L’Enquête Référence (2003) et les entretiens menés dans la commune rurale d’Ampitatafika (Madagascar) dans le cadre du programme 4D de l’IRD révèlent que les individus sont très soudés et solidaires au sein de la famille. Celle-ci est concernée par les relations sociales et économiques interindividuelles, les « liens forts » au sens de Granovetter (1973). La localisation explique en partie cette prépondérance puisque la plupart des résidents d’Ampitatafika se caractérisent par un niveau d’« enracinement » local très fort doublé d’une proximité géographique des membres d’une même famille. Proximités géographique et sociale s’impliquent mutuellement, au contraire de ce qui est observé dans une économie développée (Rallet et Torre 2004).
Une première question se pose alors : quelle est la part et le rôle des liens non familiaux dans le fonctionnement socio-économique de cette communauté rurale ?
D’autre part, il est un aspect du développement concerné au premier plan par le poids de la coutume et des traditions : l’innovation. Celle-ci implique, même à une échelle modeste, à la fois une prise de risque inhérente et une modification temporaire ou définitive des rapports interindividuels provoquée par les investissements, notamment en temps, induits par l’adoption de nouvelles techniques.

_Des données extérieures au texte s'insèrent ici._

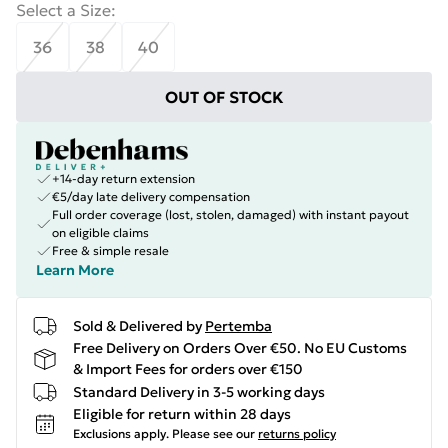
Select a Size
:
36
38
40
OUT OF STOCK
+14-day return extension
€5/day late delivery compensation
Full order coverage (lost, stolen, damaged) with instant payout
on eligible claims
Free & simple resale
Learn More
Sold & Delivered by
Pertemba
Free Delivery on Orders Over €50. No EU Customs
& Import Fees for orders over €150
Standard Delivery in 3-5 working days
Eligible for return within 28 days
Exclusions apply.
Please see our
returns policy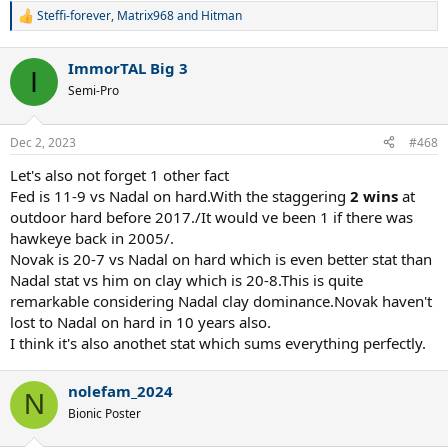
Steffi-forever
,
Matrix968
and
Hitman
R
e
a
ImmorTAL Big 3
c
I
t
Semi-Pro
i
o
n
Dec 2, 2023
#468
s
:
Let's also not forget 1 other fact
Fed is 11-9 vs Nadal on hard.With the staggering
2 wins
at
outdoor hard before 2017./It would ve been 1 if there was
hawkeye back in 2005/.
Novak is 20-7 vs Nadal on hard which is even better stat than
Nadal stat vs him on clay which is 20-8.This is quite
remarkable considering Nadal clay dominance.Novak haven't
lost to Nadal on hard in 10 years also.
I think it's also anothet stat which sums everything perfectly.
nolefam_2024
N
Bionic Poster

D’où les deux autres questions qui doivent être posées : la solidarité familiale représente-t-elle, face au besoin d’innovation, un atout ou une faiblesse ? Quels rôles les liens non familiaux jouent-ils dans la diffusion de connaissances, notamment en matière d’innovation agricole ?
La première section décrit quelques concepts théoriques attachés aux réseaux sociaux. Une deuxième section s’attache à préciser la notion de proximité interindividuelle telle qu’elle est révélée par l’Enquête Référence du programme 4D, en détaillant les concepts de famille, voisins et amis. La troisième section est consacrée au rôle des cérémonies dans le renforcement des liens, tandis que la quatrième s’intéresse aux mécanismes d’entraide et à la réciprocité qu’ils mettent en jeu. La dernière section, enfin, tente de définir la relation entre la nature des liens communautaires et la gestion du risque dans le cas de l’adoption d’une innovation.